What is VMware vSAN Caching Tier?

VMware vSAN as an Hyperconverged infrastructure solution (HCI) has some basic building blocks. One of them is a vSAN Disk group which was detailed in one of our previous posts. As this technology is still very young and many folks seek an information, I thought that it is a good idea to explain this. So today, we'll further develop vSAN disk group capability and we'll focus and answer some question on What is VMware vSAN Caching Tier?

Each host part of a vSAN cluster participates with local storage ( or direct attached storage (DAS) if you like) and this storage is pooled together to form a single datastore visible to all the hosts within the cluster. The datastore is called vSAN datastore.

The limit of a vSAN cluster is 64 hosts which is also a limit of VMware cluster in general. Each node (each host) is connected to the vSAN datastore, which is spanned across the whole cluster. vSAN provides storage to running VMs but can be configured to provide iSCSI to the outside world, to other servers not part of the cluster.

vSAN caching is one of the key elements of the infrastructure and usage of highly endurant SSD devices, which are part of vSAN HCL, are recommended. Those devices are absorbing all reads and writes from the workloads running within the infrastructure to deliver an excellent performance which increases linear way when new nodes are added to the cluster.

What is VMware vSAN Caching Tier?

Each host participating in vSAN cluster, has one device which is used for caching tier, and one or more devices which are used for capacity tier (up to 7 disks/SSDs). The caching device, which can be SATA/SAS SSD or PCIe nvme device, but also other devices, such as Memory Channel Storage from Diablo Technologies.

vSAN caching tier is not a place where one can save anything. The bits are stored in the caching tier as the caching tier only has “hot” data. When the data becomes “cold”, they are de-staged and saved to the capacity tier.

And vice versa, when there is a cache miss, the datas are pulled to became hot again, and live in the cache tier. The size of the set varies and depends of the workloads which are running.

Read Cache – used only in vSAN hybrid, and keeps a collection of recently read disk blocks. If there is a cache hit, the latency is minimal as the block can be fetched from SSD instead from disk.

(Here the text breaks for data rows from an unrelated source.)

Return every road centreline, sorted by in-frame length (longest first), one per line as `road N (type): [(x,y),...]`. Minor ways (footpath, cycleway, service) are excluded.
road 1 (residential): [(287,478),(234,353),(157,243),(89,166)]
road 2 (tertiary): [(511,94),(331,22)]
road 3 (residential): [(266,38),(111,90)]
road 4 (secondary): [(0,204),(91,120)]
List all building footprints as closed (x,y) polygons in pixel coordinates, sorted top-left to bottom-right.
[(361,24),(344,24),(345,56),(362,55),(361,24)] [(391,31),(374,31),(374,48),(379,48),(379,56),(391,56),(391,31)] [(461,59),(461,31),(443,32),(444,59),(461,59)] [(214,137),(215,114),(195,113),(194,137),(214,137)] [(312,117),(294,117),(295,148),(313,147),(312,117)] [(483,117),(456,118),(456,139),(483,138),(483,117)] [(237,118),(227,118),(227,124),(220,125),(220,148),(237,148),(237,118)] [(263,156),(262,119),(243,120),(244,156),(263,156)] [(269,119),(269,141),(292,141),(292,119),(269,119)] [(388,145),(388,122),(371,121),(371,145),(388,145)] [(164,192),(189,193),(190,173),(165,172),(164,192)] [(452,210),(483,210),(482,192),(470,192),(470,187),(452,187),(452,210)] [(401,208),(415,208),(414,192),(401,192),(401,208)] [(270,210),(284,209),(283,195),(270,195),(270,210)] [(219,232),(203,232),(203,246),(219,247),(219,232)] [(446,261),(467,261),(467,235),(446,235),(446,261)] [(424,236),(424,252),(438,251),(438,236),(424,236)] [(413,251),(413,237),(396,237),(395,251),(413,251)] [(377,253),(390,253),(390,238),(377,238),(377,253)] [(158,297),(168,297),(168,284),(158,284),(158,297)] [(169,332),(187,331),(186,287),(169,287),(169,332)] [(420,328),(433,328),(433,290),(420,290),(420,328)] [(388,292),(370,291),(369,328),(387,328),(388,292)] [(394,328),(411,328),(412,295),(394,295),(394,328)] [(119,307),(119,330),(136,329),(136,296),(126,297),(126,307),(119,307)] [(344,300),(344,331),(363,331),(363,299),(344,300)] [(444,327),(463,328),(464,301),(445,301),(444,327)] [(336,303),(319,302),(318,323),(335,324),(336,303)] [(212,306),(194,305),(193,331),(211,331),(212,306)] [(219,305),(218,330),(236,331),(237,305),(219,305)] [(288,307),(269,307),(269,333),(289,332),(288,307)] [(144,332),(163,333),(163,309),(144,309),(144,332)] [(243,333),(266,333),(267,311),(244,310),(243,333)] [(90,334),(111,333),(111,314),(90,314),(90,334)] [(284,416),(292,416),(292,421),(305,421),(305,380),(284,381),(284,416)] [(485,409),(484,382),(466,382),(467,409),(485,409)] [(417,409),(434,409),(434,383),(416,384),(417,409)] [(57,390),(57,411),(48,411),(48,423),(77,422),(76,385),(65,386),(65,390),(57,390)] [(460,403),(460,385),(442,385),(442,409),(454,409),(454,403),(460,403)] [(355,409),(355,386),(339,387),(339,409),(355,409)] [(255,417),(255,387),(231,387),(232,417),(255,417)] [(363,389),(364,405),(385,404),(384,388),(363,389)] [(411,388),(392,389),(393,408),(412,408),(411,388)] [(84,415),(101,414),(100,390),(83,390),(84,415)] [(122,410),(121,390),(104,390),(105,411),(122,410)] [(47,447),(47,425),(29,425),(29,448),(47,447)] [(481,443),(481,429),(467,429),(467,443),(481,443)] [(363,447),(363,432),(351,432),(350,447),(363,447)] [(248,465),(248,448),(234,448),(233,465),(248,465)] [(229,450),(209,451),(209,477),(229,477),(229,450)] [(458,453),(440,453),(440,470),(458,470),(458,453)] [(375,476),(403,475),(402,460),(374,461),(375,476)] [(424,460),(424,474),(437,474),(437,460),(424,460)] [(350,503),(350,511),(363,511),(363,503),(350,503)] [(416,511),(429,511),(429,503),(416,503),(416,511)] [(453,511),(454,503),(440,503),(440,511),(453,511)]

Write Cache – used on hybrid and also on All-Flash configurations. It's used as a write buffer. It improves performance. The cache is also copied elsewhere within the cluster so there is at least one additional copy of the VMs data.

Interesting fact:

Once a write is initiated by the application running inside of the Guest OS, the write is duplicated to the write cache on the hosts which contain replica copies of the storage objects. This means that in the event of a host failure, we also have a copy of the in-cache data and no data loss will happen to the data; the virtual machine will simply reuse the replicated copy of the cache as well as the replicated capacity data.

Client Cache – (It's in since vSAN 6.2) – The role of client cache is following. It uses DRAM memory local to the VM to accelerate read performance. It's about 4% per host (up to 1Gb). The RAM is closer to the VM so it accelerates the reads avoiding going to fetch the data over the network to another caching device.

Client cache works in complement to CRBC (known for VDI) and will cache not only the read-only replica but others VMDK's too.

Other vSAN articles:

VMware recently updated the caching guidelines and while the 1:10 ratio for cache/capacity is still recommended for hybrid vSAN, they recommend to size the cache tier for All-Flash vSAN with more large devices.

Since vSAN 6.0, if the flash device used for the caching layer in all-flash configurations is less than 600GB, then 100% of the flash device is used for cache. However, if the flash cache device is larger than 600GB, then only 600GB is used in caching. This is a per-disk group basis.

How the exceeded capacity used?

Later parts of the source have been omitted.